# Zboost cell phone booster



## sgtmaconga (Jun 19, 2009)

does anyone use this? does it work well for you?


----------



## Slug-Gunner (Jun 23, 2009)

*Do a 'Google Search' for.....*

Do a 'Google Search' for..... "zboost cell phone booster" and check out the various web site 'hits' you get for different 'reviews' given on them.

I don't really think they're worth $200+ though since any cell phone reception is _STILL DEPENDENT ON HAVING YOUR 'CELL SERVICE' PROVIDER HAVING A REPEATER/TOWER IN THE AREA YOU'RE CALLING FROM_.

Talk to your friends with different cell providers and find the one with the best coverage for your normal area of use. Cheaper in the long run to GET A BETTER PHONE or SERVICE PROVIDER, than help others 'get rich' at your expense.

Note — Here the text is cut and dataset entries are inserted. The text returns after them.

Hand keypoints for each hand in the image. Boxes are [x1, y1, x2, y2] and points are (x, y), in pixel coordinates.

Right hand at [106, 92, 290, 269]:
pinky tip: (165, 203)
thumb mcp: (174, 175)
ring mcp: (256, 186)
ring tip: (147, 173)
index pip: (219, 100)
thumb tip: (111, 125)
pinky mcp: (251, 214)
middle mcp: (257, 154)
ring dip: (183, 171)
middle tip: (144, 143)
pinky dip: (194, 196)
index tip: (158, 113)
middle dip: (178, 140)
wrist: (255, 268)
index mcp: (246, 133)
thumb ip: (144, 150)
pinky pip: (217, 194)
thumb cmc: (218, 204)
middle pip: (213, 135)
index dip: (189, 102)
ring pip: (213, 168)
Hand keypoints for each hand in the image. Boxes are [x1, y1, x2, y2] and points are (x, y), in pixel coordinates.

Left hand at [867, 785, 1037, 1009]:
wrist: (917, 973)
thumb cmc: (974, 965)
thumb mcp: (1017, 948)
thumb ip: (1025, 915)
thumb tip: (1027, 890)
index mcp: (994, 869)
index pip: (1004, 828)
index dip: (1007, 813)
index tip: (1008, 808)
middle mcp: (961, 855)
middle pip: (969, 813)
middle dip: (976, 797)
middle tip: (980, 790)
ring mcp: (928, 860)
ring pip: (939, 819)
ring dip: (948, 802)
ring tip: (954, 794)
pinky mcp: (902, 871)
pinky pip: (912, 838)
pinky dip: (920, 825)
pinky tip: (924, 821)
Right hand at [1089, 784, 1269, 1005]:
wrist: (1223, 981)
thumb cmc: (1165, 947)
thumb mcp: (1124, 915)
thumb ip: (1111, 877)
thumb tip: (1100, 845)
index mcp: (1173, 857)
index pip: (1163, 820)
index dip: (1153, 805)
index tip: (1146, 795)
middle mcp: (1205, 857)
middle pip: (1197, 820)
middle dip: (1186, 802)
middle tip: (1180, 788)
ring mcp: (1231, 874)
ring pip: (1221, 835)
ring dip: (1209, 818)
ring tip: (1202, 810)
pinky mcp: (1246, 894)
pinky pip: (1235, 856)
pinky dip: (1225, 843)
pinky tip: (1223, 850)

Do your own 'research' and make your decision for yourself. You can't go by what anyone on these forums might tell you about their usage of this product _SINCE THEIR GEOGRAPHIC LOCATION IS MOST LIKELY DIFFERENT THAN YOURS_.... therefore their reception is most likely different than yours is.

Hope this helps.


----------



## polaris30144 (Jun 24, 2009)

Don't waste your money on these gimmicks. They might get you one bar in a marginal area or they may not. The better solution is to research the cell phone coverages in your area. Cell phone signals are line of sight like any other radio signal. If you have intermittent service, change providers or get a different phone. There is a difference in the individual phones antenna and their ability to receive a signal. There are a lot of people on the internet that will give you their personal opinion, but there situation is always going to be different and their results may have no bearing on your situation. Go to a Corporate store instead of an authorized dealer to get phones and advice. I have worked at both types of stores and will tell you that authorized dealers don't care if you are happy since they only sell the service, but don't get involved in customer service issues and their employees are not trained as well if at all by the cell phone companies. The corporate stores will have a better technical  background and have vested interest in your satisfaction. Too many people go to authorized dealers and think the stores are the same, they are not.

 AT&T has a web sight that shows signal strength and cell tower locations in their system. I bet the other major carriers have the same. Just be aware there are some rural areas that will not have a good signal no matter what you do since the towers are further apart and it is not financially sound for the companies to install new towers where the effect is minimal.


----------



## cball917 (Jun 24, 2009)

i used to work for verizon. the best advice i can give you is do NOT buy any product that plugs in to your phone that boost the signal. after several uses they weaken your normal signal. after you un plug the booster you will not hardly have any service at all.


----------



## SGADawg (Jun 24, 2009)

In order to find out how good a signal I could get at Lake Sinclair where I didn't get a signal with Alltel, I bought a pre-paid verizon phone from wal-mart for $20, including $10 air time.  After using it on 3 different trips, including places on the road where I had not had a signal before, I changed over to Verizon as my carrier.  I had previously had friends there with Sprint, AT&Tand T-Mobile that had poor service.

Coverage maps may or may not be accurate.  Verizon's street level map shows that my place has coverage but next door does not.  That would imply minimal coverage for me, but I get a good signal.


----------



## Local Boy (Jul 22, 2010)

I was going to ask if cell phone boosters were any good (no particluar brand) and found this post from a year ago.

We have marginal reception at home from Verizon.  We use my old cell phone for the home phone (decent reception).  My personal phone reception is OK.  Wife's phone reception is poor.  (All LG phones, different models).  We also use Verizon Mi-Fi internet with reasonable speed (comparable to cable).

Opinions on cell phone boosters or repeaters ($300 range or less)?


----------